Im Land reagieren Genossen erleichtert auf die Entscheidung von Dreyer, im Bund kürzerzutreten. „Sie ist die beste Ministerpräsidentin für Rheinland-Pfalz. Wir werden im kommenden Jahr mit aller Kraft dafür werben, dass sie ihr Amt auch nach der Landtagswahl 2021 weiter ausüben kann“, sagte SPD-Landeschef Roger Lewentz.

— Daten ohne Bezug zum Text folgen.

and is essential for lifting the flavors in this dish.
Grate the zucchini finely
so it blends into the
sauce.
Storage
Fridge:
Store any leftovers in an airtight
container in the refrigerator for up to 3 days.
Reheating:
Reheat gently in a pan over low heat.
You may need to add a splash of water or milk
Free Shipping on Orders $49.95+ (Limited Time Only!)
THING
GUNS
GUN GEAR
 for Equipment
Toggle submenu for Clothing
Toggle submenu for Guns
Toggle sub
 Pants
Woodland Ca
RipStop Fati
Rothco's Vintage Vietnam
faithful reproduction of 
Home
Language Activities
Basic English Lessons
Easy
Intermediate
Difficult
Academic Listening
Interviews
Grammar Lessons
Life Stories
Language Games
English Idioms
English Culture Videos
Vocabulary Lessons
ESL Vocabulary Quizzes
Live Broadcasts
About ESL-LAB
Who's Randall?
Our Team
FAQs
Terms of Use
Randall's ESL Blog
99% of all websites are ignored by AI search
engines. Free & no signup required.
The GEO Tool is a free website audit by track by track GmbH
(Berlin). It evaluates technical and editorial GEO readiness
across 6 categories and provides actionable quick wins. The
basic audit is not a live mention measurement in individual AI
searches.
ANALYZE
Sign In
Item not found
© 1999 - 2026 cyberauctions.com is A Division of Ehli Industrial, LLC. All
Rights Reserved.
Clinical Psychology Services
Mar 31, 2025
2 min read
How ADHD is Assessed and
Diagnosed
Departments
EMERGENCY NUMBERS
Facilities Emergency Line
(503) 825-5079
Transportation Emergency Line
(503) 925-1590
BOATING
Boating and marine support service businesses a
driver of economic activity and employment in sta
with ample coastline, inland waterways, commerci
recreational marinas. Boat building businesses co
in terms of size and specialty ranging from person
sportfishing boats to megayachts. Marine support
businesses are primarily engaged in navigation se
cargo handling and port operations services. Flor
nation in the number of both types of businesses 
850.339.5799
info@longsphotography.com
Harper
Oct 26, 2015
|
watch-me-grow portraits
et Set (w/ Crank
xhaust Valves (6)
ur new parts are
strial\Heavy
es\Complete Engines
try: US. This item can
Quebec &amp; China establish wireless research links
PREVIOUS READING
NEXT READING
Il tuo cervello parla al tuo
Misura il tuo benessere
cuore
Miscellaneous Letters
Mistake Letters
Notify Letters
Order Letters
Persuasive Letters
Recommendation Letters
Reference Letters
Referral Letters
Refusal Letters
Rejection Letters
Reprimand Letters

Auch bei den Genossen in Zweibrücken wird Dreyers Entscheidung begrüßt. Stéphane Moulin, Fraktionschef der SPD im Zweibrücker Stadtrat und Vorsitzender des SPD-Unterbezirks Pirmasens-Zweibrücken, sagte: „Es ist nachvollziehbar, dass Malu Dreyer sich nun auf den Landtagswahlkampf 2021 konzentrieren möchte. Für uns Rheinland-Pfälzer ist es positiv, dass wir sie nun voll als Ministerpräsidentin haben, ohne die zusätzliche Belastung als Bundesvize. Sie hatte in den vergangenen Wochen einen harten Job.“ 



Viele rheinland-pfälzische Genossen umtrieb die Sorge, die Popularität von Malu Dreyer könne unter ihrer Arbeit bei der dauerkriselnden Bundes-SPD leiden. In Rheinland-Pfalz setzen die Genossen 2021 auf den „Malu“-Effekt, um den schwachen Bundestrend zu durchbrechen. In jüngsten Umfragen lag die SPD im Land nur noch bei 23 Prozent und damit hinter der CDU (28 Prozent), die ihren rheinland-pfälzischen Fraktionschef Christian Baldauf 2021 in das Rennen um den Posten des Ministerpräsidenten schickt.